Former US secretary of state Colin Powell said on Sunday that it would not have been "that hard" for President George W. Bush to have obtained warrants for eavesdropping on domestic telephone and Internet activity, but that he saw "nothing wrong" with the decision not to do so.
"My own judgment is that it didn't seem to me, anyway, that it would have been that hard to go get the warrants," Powell said. "And even in the case of an emergency, you go and do it. The law provides for that."
But Powell added that "for reasons that the president has discussed and the attorney general has spoken to, they chose not to do it that way."
"I see absolutely nothing wrong with the president authorizing these kinds of actions," he said.
Asked if such eavesdropping should continue, Powell said, "Yes, of course it should continue."
Powell said he had not been told about the eavesdropping activity when he served as secretary of state.
He spoke on the ABC News program This Week about the disclosure, first reported in the New York Times, that Bush had authorized the National Security Agency to intercept communications by Americans without approval from a special foreign intelligence court.
Parting company
Though Powell stopped short of criticizing Bush, his suggestion that there was "another way to handle it" was another example of his parting company on a critical issue with the president he served for four years.

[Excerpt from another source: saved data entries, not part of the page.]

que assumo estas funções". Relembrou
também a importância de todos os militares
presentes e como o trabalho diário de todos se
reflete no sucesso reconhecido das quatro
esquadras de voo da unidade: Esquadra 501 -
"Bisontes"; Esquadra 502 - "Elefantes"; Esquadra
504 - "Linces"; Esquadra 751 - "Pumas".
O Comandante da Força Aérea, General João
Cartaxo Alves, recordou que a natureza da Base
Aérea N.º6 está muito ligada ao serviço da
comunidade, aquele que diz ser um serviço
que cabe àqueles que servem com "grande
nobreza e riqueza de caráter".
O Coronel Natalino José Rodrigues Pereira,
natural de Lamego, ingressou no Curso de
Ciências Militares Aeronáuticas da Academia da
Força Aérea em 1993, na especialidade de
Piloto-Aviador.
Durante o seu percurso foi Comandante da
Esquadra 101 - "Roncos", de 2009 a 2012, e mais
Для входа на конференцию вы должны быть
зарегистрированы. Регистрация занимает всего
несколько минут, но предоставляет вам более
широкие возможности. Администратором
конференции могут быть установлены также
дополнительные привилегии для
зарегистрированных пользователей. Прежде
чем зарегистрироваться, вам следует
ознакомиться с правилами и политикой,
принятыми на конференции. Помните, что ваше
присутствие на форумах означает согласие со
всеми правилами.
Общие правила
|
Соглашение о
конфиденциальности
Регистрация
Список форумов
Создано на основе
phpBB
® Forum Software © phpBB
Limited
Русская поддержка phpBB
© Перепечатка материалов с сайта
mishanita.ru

This fall, Powell broke with the administration on the issue of torture, endorsing a move by Republican Senator John McCain to pass a measure in Congress banning cruel, inhuman and degrading treatment of detainees by all US authorities, including intelligence personnel.
The White House at first opposed the measure but later accepted it.
Since leaving office at the end of Bush's first term, Powell has been involved in several business and public service ventures, including the establishment of the Colin Powell Center for Policy Studies at City College of New York, his alma mater.
Iraq differences
On Iraq, Powell repeated earlier statements that differed somewhat from those of Bush, saying he did not know whether he would have advocated going to war with Iraq if he had known that the country had no stockpiles of illicit weapons.
Referring to the case for going to war if there were no such weapons, Powell said he would have told the president, "You have a far more difficult case, and I'm not sure you can make the case in the absence of those stockpiles."
Powell said he expected US troop levels to continue to go down in the coming year out of necessity, because it will become difficult to sustain the current high levels and because the effort to train Iraqis should be successful.